- Exercise aim:
Reproduce the whole listing exactly and let no picture into the copy.

- Given records:
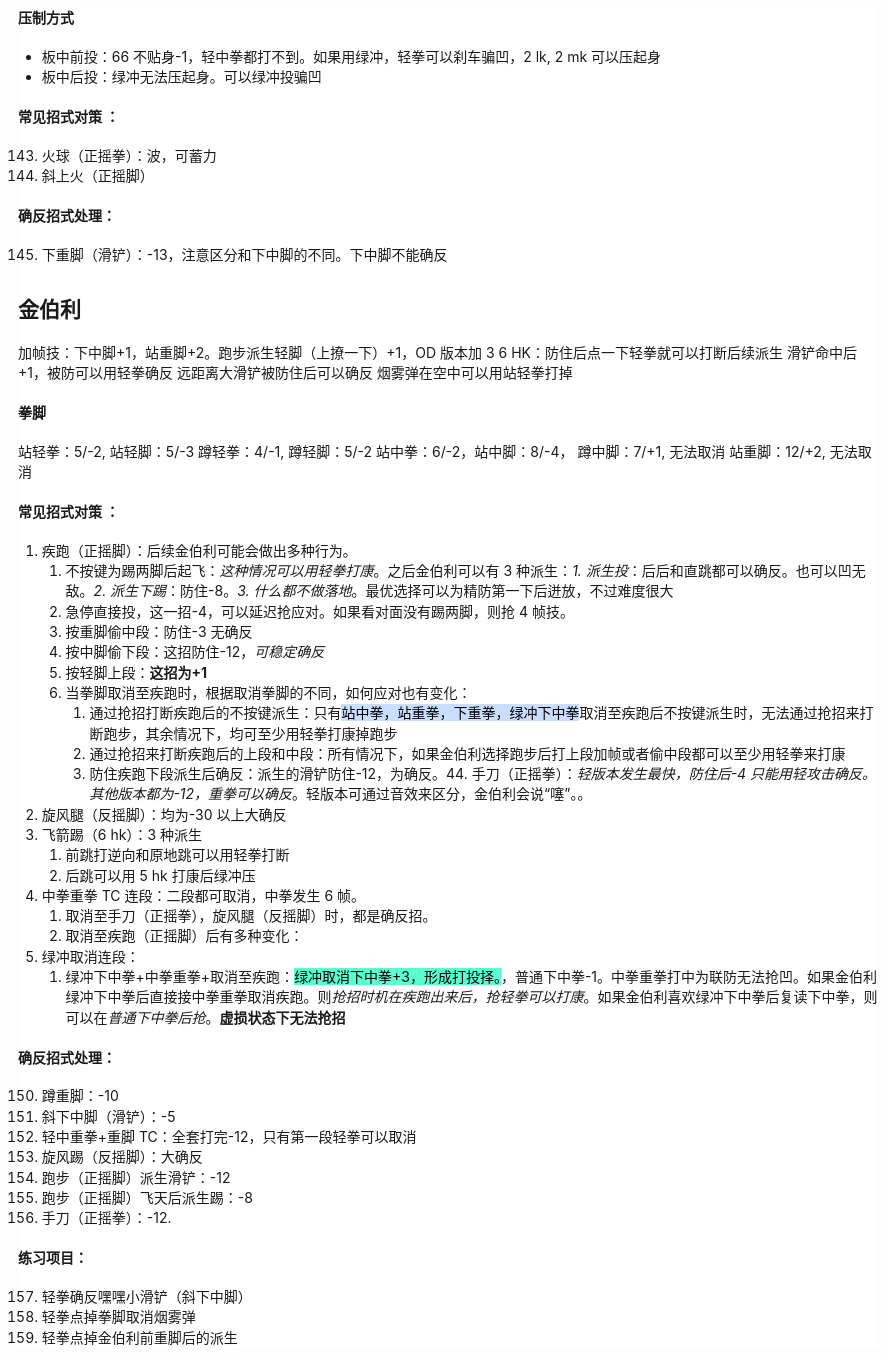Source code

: #### 压制方式
- 板中前投：66 不贴身-1，轻中拳都打不到。如果用绿冲，轻拳可以刹车骗凹，2 lk, 2 mk 可以压起身
- 板中后投：绿冲无法压起身。可以绿冲投骗凹
#### 常见招式对策 ：
143. 火球（正摇拳）：波，可蓄力
144. 斜上火（正摇脚）
#### 确反招式处理：
145. 下重脚（滑铲）：-13，注意区分和下中脚的不同。下中脚不能确反
## 金伯利
加帧技：下中脚+1，站重脚+2。跑步派生轻脚（上撩一下）+1，OD 版本加 3
6 HK：防住后点一下轻拳就可以打断后续派生
滑铲命中后+1，被防可以用轻拳确反
远距离大滑铲被防住后可以确反
烟雾弹在空中可以用站轻拳打掉
#### 拳脚
站轻拳：5/-2, 站轻脚：5/-3 蹲轻拳：4/-1, 蹲轻脚：5/-2
站中拳：6/-2，站中脚：8/-4，
蹲中脚：7/+1, 无法取消
站重脚：12/+2, 无法取消
#### 常见招式对策 ：
1. 疾跑（正摇脚）：后续金伯利可能会做出多种行为。
	1. 不按键为踢两脚后起飞：*这种情况可以用轻拳打康*。之后金伯利可以有 3 种派生：*1. 派生投*：后后和直跳都可以确反。也可以凹无敌。*2. 派生下踢*：防住-8。*3. 什么都不做落地*。最优选择可以为精防第一下后迸放，不过难度很大
	2. 急停直接投，这一招-4，可以延迟抢应对。如果看对面没有踢两脚，则抢 4 帧技。
	3. 按重脚偷中段：防住-3 无确反
	4. 按中脚偷下段：这招防住-12，*可稳定确反*
	5. 按轻脚上段：**这招为+1**
	6. 当拳脚取消至疾跑时，根据取消拳脚的不同，如何应对也有变化：
		1. 通过抢招打断疾跑后的不按键派生：只有<mark style="background: #ADCCFFA6;">站中拳，站重拳，下重拳，绿冲下中拳</mark>取消至疾跑后不按键派生时，无法通过抢招来打断跑步，其余情况下，均可至少用轻拳打康掉跑步
		2. 通过抢招来打断疾跑后的上段和中段：所有情况下，如果金伯利选择跑步后打上段加帧或者偷中段都可以至少用轻拳来打康
		3. 防住疾跑下段派生后确反：派生的滑铲防住-12，为确反。44. 手刀（正摇拳）：*轻版本发生最快，防住后-4 只能用轻攻击确反。其他版本都为-12，重拳可以确反*。轻版本可通过音效来区分，金伯利会说“噻”。。
2. 旋风腿（反摇脚）：均为-30 以上大确反
3. 飞箭踢（6 hk）：3 种派生
	1. 前跳打逆向和原地跳可以用轻拳打断
	2. 后跳可以用 5 hk 打康后绿冲压
4. 中拳重拳 TC 连段：二段都可取消，中拳发生 6 帧。
	1. 取消至手刀（正摇拳），旋风腿（反摇脚）时，都是确反招。
	2. 取消至疾跑（正摇脚）后有多种变化：
5. 绿冲取消连段：
	1. 绿冲下中拳+中拳重拳+取消至疾跑：<mark style="background: #00FFB6A6;">绿冲取消下中拳+3，形成打投择。</mark>，普通下中拳-1。中拳重拳打中为联防无法抢凹。如果金伯利绿冲下中拳后直接接中拳重拳取消疾跑。则*抢招时机在疾跑出来后，抢轻拳可以打康*。如果金伯利喜欢绿冲下中拳后复读下中拳，则可以在*普通下中拳后抢*。**虚损状态下无法抢招**
#### 确反招式处理：
150. 蹲重脚：-10
151. 斜下中脚（滑铲）：-5
152. 轻中重拳+重脚 TC：全套打完-12，只有第一段轻拳可以取消
153. 旋风踢（反摇脚）：大确反 
154. 跑步（正摇脚）派生滑铲：-12
155. 跑步（正摇脚）飞天后派生踢：-8
156. 手刀（正摇拳）：-12.
#### 练习项目：
157. 轻拳确反嘿嘿小滑铲（斜下中脚）
158. 轻拳点掉拳脚取消烟雾弹
159. 轻拳点掉金伯利前重脚后的派生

- Result:
Source code

: #### 压制方式
- 板中前投：66 不贴身-1，轻中拳都打不到。如果用绿冲，轻拳可以刹车骗凹，2 lk, 2 mk 可以压起身
- 板中后投：绿冲无法压起身。可以绿冲投骗凹
#### 常见招式对策 ：
143. 火球（正摇拳）：波，可蓄力
144. 斜上火（正摇脚）
#### 确反招式处理：
145. 下重脚（滑铲）：-13，注意区分和下中脚的不同。下中脚不能确反
## 金伯利
加帧技：下中脚+1，站重脚+2。跑步派生轻脚（上撩一下）+1，OD 版本加 3
6 HK：防住后点一下轻拳就可以打断后续派生
滑铲命中后+1，被防可以用轻拳确反
远距离大滑铲被防住后可以确反
烟雾弹在空中可以用站轻拳打掉
#### 拳脚
站轻拳：5/-2, 站轻脚：5/-3 蹲轻拳：4/-1, 蹲轻脚：5/-2
站中拳：6/-2，站中脚：8/-4，
蹲中脚：7/+1, 无法取消
站重脚：12/+2, 无法取消
#### 常见招式对策 ：
1. 疾跑（正摇脚）：后续金伯利可能会做出多种行为。
	1. 不按键为踢两脚后起飞：*这种情况可以用轻拳打康*。之后金伯利可以有 3 种派生：*1. 派生投*：后后和直跳都可以确反。也可以凹无敌。*2. 派生下踢*：防住-8。*3. 什么都不做落地*。最优选择可以为精防第一下后迸放，不过难度很大
	2. 急停直接投，这一招-4，可以延迟抢应对。如果看对面没有踢两脚，则抢 4 帧技。
	3. 按重脚偷中段：防住-3 无确反
	4. 按中脚偷下段：这招防住-12，*可稳定确反*
	5. 按轻脚上段：**这招为+1**
	6. 当拳脚取消至疾跑时，根据取消拳脚的不同，如何应对也有变化：
		1. 通过抢招打断疾跑后的不按键派生：只有<mark style="background: #ADCCFFA6;">站中拳，站重拳，下重拳，绿冲下中拳</mark>取消至疾跑后不按键派生时，无法通过抢招来打断跑步，其余情况下，均可至少用轻拳打康掉跑步
		2. 通过抢招来打断疾跑后的上段和中段：所有情况下，如果金伯利选择跑步后打上段加帧或者偷中段都可以至少用轻拳来打康
		3. 防住疾跑下段派生后确反：派生的滑铲防住-12，为确反。44. 手刀（正摇拳）：*轻版本发生最快，防住后-4 只能用轻攻击确反。其他版本都为-12，重拳可以确反*。轻版本可通过音效来区分，金伯利会说“噻”。。
2. 旋风腿（反摇脚）：均为-30 以上大确反
3. 飞箭踢（6 hk）：3 种派生
	1. 前跳打逆向和原地跳可以用轻拳打断
	2. 后跳可以用 5 hk 打康后绿冲压
4. 中拳重拳 TC 连段：二段都可取消，中拳发生 6 帧。
	1. 取消至手刀（正摇拳），旋风腿（反摇脚）时，都是确反招。
	2. 取消至疾跑（正摇脚）后有多种变化：
5. 绿冲取消连段：
	1. 绿冲下中拳+中拳重拳+取消至疾跑：<mark style="background: #00FFB6A6;">绿冲取消下中拳+3，形成打投择。</mark>，普通下中拳-1。中拳重拳打中为联防无法抢凹。如果金伯利绿冲下中拳后直接接中拳重拳取消疾跑。则*抢招时机在疾跑出来后，抢轻拳可以打康*。如果金伯利喜欢绿冲下中拳后复读下中拳，则可以在*普通下中拳后抢*。**虚损状态下无法抢招**
#### 确反招式处理：
150. 蹲重脚：-10
151. 斜下中脚（滑铲）：-5
152. 轻中重拳+重脚 TC：全套打完-12，只有第一段轻拳可以取消
153. 旋风踢（反摇脚）：大确反 
154. 跑步（正摇脚）派生滑铲：-12
155. 跑步（正摇脚）飞天后派生踢：-8
156. 手刀（正摇拳）：-12.
#### 练习项目：
157. 轻拳确反嘿嘿小滑铲（斜下中脚）
158. 轻拳点掉拳脚取消烟雾弹
159. 轻拳点掉金伯利前重脚后的派生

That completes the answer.